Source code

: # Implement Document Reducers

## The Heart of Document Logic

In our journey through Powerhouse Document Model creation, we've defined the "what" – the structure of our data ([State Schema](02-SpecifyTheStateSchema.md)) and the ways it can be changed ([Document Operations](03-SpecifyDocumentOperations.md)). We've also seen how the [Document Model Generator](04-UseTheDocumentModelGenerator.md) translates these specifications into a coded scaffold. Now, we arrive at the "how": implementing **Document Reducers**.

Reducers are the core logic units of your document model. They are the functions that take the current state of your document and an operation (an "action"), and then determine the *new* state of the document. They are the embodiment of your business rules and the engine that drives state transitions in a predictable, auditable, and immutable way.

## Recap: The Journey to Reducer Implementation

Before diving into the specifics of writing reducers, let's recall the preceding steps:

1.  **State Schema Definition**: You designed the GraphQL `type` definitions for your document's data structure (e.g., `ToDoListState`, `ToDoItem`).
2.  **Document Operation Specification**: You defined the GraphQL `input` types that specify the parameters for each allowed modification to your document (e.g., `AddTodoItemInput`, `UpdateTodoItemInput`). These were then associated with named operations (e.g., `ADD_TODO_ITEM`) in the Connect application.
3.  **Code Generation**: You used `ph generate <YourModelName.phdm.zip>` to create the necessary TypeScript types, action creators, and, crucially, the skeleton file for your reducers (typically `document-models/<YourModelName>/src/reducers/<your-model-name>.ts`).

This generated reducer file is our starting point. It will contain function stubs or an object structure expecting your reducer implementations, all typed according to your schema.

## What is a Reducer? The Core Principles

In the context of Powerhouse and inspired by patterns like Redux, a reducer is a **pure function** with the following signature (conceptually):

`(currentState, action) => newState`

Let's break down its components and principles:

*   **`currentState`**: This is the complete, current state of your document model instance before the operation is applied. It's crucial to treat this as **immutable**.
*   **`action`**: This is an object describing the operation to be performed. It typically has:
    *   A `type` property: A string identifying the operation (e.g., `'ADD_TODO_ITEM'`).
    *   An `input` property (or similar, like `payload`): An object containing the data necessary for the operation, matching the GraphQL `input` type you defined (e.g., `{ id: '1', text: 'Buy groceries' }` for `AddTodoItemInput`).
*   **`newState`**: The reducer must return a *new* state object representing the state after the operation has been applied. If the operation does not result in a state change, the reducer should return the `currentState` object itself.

Work request:
Your task is to transcribe, with no changes, only the lines of the listing above that lie between the line holding "this as **immutable**." and the line holding "property: A string", inclusive.

Answer area:
*   **`currentState`**: This is the complete, current state of your document model instance before the operation is applied. It's crucial to treat this as **immutable**.
*   **`action`**: This is an object describing the operation to be performed. It typically has:
    *   A `type` property: A string identifying the operation (e.g., `'ADD_TODO_ITEM'`).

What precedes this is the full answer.